◆ PROBLEM DESCRIPTION:
Pull out every line in the data that has the string "with" in it.

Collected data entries
_____

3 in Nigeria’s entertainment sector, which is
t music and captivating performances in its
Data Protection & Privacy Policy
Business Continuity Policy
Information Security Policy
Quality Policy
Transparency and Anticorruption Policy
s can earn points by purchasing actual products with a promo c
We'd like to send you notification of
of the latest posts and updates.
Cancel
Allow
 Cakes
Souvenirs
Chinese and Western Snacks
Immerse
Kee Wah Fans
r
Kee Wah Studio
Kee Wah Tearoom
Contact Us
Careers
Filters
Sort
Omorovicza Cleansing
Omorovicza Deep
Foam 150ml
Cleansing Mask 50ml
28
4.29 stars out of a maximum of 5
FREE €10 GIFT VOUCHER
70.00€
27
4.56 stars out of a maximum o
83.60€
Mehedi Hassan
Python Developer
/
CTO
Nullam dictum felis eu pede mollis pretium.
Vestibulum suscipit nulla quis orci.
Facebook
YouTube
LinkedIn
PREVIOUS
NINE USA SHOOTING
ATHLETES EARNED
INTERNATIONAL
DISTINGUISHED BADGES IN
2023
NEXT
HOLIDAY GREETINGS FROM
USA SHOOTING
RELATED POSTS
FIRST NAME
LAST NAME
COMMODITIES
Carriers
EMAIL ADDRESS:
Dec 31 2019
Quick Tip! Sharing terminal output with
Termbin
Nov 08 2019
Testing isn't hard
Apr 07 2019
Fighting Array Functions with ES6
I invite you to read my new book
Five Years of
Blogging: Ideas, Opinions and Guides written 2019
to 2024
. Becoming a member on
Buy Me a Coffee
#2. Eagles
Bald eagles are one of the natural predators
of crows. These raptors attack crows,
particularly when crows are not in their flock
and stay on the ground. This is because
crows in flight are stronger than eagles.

_____

◆ FINISHED EXERCISE:
s can earn points by purchasing actual products with a promo c
Quick Tip! Sharing terminal output with
Fighting Array Functions with ES6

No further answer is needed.